(Chart analysis data)
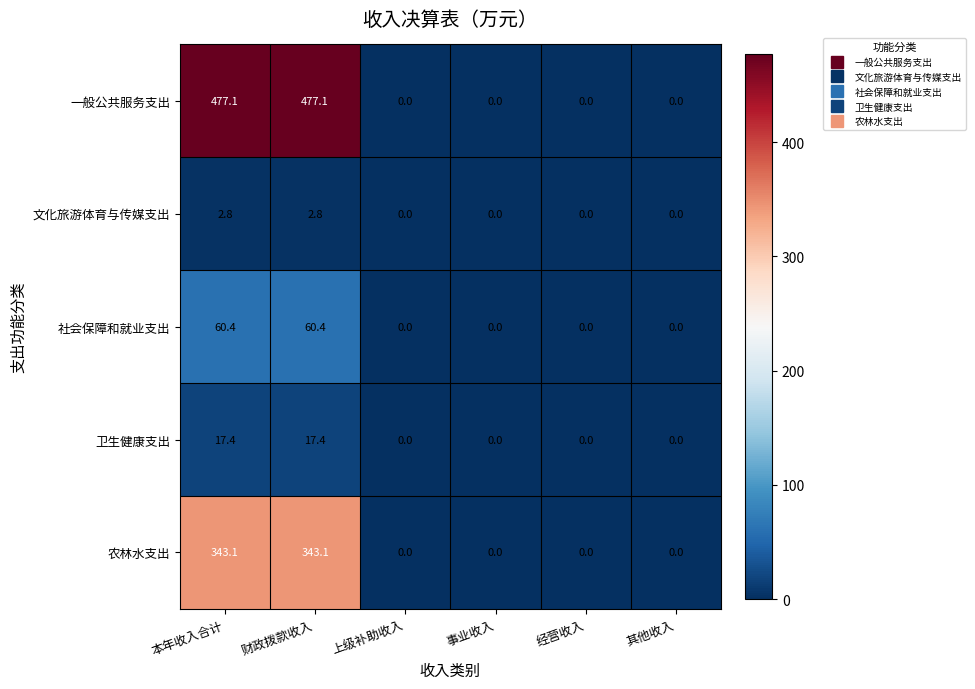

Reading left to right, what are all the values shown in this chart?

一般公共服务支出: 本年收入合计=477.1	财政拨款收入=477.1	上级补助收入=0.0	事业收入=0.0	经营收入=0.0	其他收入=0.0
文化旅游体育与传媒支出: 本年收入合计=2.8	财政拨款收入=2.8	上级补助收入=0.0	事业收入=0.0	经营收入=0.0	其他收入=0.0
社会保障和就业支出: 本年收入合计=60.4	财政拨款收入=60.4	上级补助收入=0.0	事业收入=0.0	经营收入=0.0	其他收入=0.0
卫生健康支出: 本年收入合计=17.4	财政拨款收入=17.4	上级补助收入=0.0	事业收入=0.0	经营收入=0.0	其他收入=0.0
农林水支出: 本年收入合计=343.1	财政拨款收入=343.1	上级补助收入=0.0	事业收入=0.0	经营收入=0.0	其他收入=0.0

* [AIM OF THE TASK]: Copy out every row above word for word, leaving the pictures out.

* [RESULT]:
Reading left to right, what are all the values shown in this chart?

一般公共服务支出: 本年收入合计=477.1	财政拨款收入=477.1	上级补助收入=0.0	事业收入=0.0	经营收入=0.0	其他收入=0.0
文化旅游体育与传媒支出: 本年收入合计=2.8	财政拨款收入=2.8	上级补助收入=0.0	事业收入=0.0	经营收入=0.0	其他收入=0.0
社会保障和就业支出: 本年收入合计=60.4	财政拨款收入=60.4	上级补助收入=0.0	事业收入=0.0	经营收入=0.0	其他收入=0.0
卫生健康支出: 本年收入合计=17.4	财政拨款收入=17.4	上级补助收入=0.0	事业收入=0.0	经营收入=0.0	其他收入=0.0
农林水支出: 本年收入合计=343.1	财政拨款收入=343.1	上级补助收入=0.0	事业收入=0.0	经营收入=0.0	其他收入=0.0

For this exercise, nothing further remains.